Bounding box coordinates:
=-=-=-=-=

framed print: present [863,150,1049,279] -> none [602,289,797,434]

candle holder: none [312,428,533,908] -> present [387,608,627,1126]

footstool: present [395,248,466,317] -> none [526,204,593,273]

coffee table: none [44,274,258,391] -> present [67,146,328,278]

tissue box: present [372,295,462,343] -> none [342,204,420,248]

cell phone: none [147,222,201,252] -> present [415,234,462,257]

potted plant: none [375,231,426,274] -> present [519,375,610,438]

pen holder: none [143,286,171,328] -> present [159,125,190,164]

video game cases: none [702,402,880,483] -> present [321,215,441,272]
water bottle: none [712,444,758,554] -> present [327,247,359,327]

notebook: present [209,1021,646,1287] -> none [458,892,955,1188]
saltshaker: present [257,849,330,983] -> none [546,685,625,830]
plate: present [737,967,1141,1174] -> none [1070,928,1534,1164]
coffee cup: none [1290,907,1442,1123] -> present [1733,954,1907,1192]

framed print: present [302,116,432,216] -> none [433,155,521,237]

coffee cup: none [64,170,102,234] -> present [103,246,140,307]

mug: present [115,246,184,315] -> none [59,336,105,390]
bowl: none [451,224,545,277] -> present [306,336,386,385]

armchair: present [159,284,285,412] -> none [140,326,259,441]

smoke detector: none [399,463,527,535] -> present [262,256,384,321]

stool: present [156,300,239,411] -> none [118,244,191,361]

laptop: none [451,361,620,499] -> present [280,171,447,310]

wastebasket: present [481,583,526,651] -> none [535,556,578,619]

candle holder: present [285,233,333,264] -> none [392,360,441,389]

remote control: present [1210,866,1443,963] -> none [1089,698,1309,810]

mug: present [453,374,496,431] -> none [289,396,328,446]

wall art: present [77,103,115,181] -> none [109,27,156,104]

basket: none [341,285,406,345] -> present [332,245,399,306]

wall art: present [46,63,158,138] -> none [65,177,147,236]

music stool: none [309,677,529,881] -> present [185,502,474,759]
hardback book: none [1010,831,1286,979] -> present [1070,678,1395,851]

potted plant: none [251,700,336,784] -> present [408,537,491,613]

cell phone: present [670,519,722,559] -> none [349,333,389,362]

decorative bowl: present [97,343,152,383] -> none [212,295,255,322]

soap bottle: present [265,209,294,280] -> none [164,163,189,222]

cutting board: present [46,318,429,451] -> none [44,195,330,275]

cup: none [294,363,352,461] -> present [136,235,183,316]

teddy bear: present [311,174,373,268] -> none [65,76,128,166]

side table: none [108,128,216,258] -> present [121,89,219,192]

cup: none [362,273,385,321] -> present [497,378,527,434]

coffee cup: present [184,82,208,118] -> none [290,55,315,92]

=-=-=-=-=

PROBLEM TO WORK ON - Output consists of exactly the lines from the one containing "basket: none [341,285,406,345]" to the end of the records above, retyped without change and with nothing extra.

YOUR RESPONSE -
basket: none [341,285,406,345] -> present [332,245,399,306]

wall art: present [46,63,158,138] -> none [65,177,147,236]

music stool: none [309,677,529,881] -> present [185,502,474,759]
hardback book: none [1010,831,1286,979] -> present [1070,678,1395,851]

potted plant: none [251,700,336,784] -> present [408,537,491,613]

cell phone: present [670,519,722,559] -> none [349,333,389,362]

decorative bowl: present [97,343,152,383] -> none [212,295,255,322]

soap bottle: present [265,209,294,280] -> none [164,163,189,222]

cutting board: present [46,318,429,451] -> none [44,195,330,275]

cup: none [294,363,352,461] -> present [136,235,183,316]

teddy bear: present [311,174,373,268] -> none [65,76,128,166]

side table: none [108,128,216,258] -> present [121,89,219,192]

cup: none [362,273,385,321] -> present [497,378,527,434]

coffee cup: present [184,82,208,118] -> none [290,55,315,92]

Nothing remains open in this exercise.